Just Cause 2 places a lot of focus on vertical gameplay -- hence the setting, which looks like a mash-up of Dubai's nosebleed-inducing skyscrapers and Malaysia's diverse landscape. There's also much more of a push to use Rico's grappling hook, as if the game was an open-world Bionic Commando and then some. I got to whip enemies into the air and shoot them; tether myself to boats, cars and aircraft to get around; and scale the game's impossibly tall buildings while hanging from their elevators.

But all of that becomes pedestrian when compared to the grappling hook's more advanced technic, which lets you grapple one object to another with some pretty amazing -- and often hilarious -- results. One of the most basic moves involves quickly attaching one enemy to another as they run towards you. The elastic action of the cord pulls them together, knocking them both out. Then there's tethering vehicles to objects in the game world.
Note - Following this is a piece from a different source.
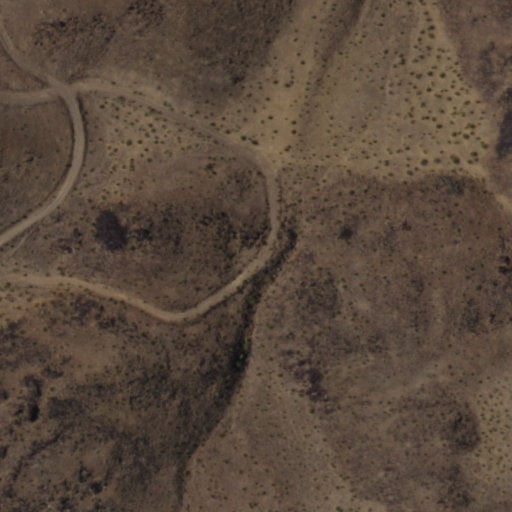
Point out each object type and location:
road: (30, 90)
road: (69, 129)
In one portion of the demo, I leapt across a caravan of Humvees, from one vehicle to the next, as it crossed a bridge, "anchoring" one truck to the bridge itself and jumping just as the cord reached its limit, yanking it back.

There's one thing you won't be able to do: Attach the grapple cord from one building to another across a road to snare target vehicles. (Yes, I asked.)
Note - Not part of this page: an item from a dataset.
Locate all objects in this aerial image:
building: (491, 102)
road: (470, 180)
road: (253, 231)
More ridiculous hijinks were enacted by grappling an enemy to a compressed gas tank, then shooting its valve, sending the pair rocketing skyward. I was even able to grapple myself to a tank in this way, and then shot it and propelled myself hundreds of feet into the air. From there, I deployed a parachute and broke out a rocket launcher to rain down destruction. Speaking of destruction, it plays a key role in Just Cause 2 -- not quite on par with Red Faction Guerrilla, but most of the property belonging to the bad guys on Panau can be blasted apart piece-by-piece.

Blowing stuff up adds to the game's Chaos Meter, and as it fills over the course of the game, new missions will be unlocked. Developer Avalanche pegs playtime of just the main missions at about 10 hours, while one could spend ten times that doing everything, including upgrading guns and vehicles on the black market.
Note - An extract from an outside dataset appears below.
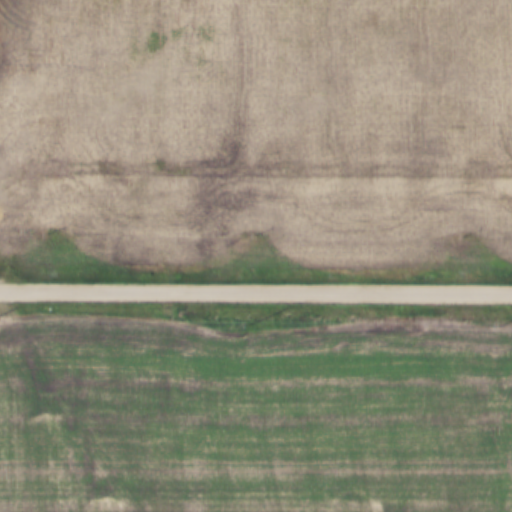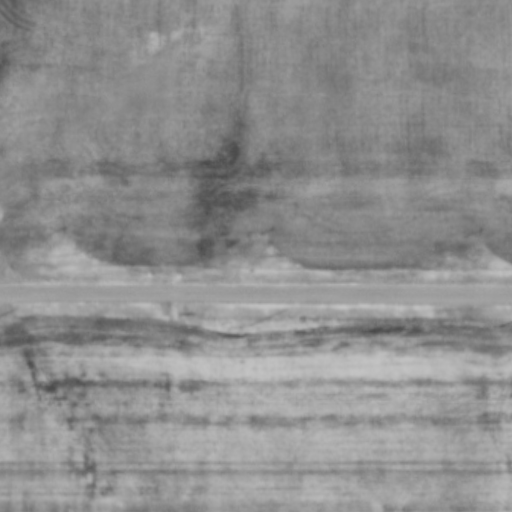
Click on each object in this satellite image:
road: (256, 288)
I grappled myself to a gas tank, shot its valve and propelled myself hundreds of feet into the air.

The "Stunt Position" mechanic of the first game (whereby Rico positions himself on a vehicle to jump to another) has been expanded in the sequel, allowing Rico to take cover while on vehicles, clinging to the grill of a truck and poking his gun out to shoot its driver and passengers, for example. It's very similar to the gameplay used in Sony's Pursuit Force games for PSP.

The island nation's 400-square miles offer up a wide array of gorgeous locales, and, as I experienced during the demo, if you can see a location, you can go there. There's no loading, unless you opt to drop a smoke beacon to call in an airlift -- much like in Mercenaries 2.

One of the biggest challenges I see Avalanche Studios encountering with Just Cause 2 is creating missions and objectives compelling enough to tear players away from simply attempting the most insane feats possible over and over again. Alas, there are no plans for multiplayer, but it's something the developer is definitely considering for the next potential sequel -- Avalanche just really wanted nail the core mechanics in Just Cause 2 before grappling with that scenario.